**What you are asked to do:**
Convert the rows below into a JSON list of strings, one string per line, with blank lines and pictures left out.
>> Begin Recorded information
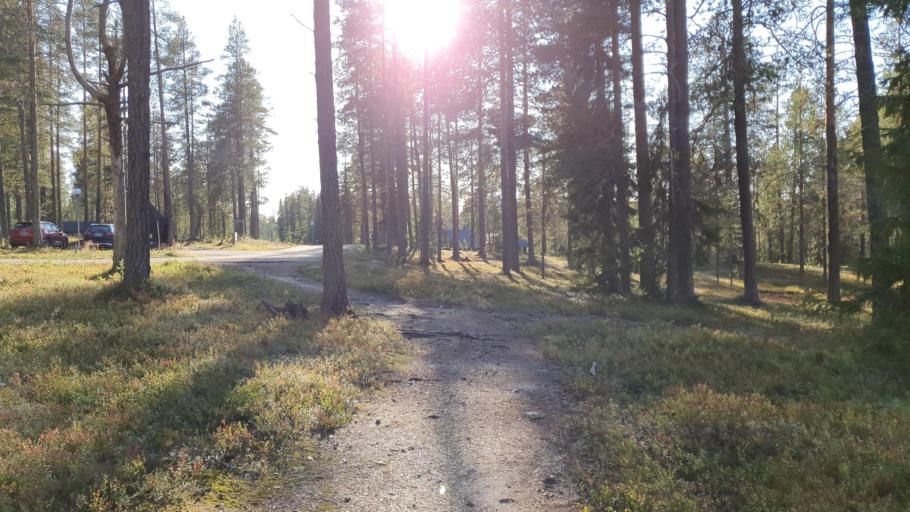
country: FI
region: Lapland
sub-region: Tunturi-Lappi
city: Kolari
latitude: 67.5997
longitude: 24.1884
>> End Recorded information
**Correct result:**
[
  "country: FI",
  "region: Lapland",
  "sub-region: Tunturi-Lappi",
  "city: Kolari",
  "latitude: 67.5997",
  "longitude: 24.1884"
]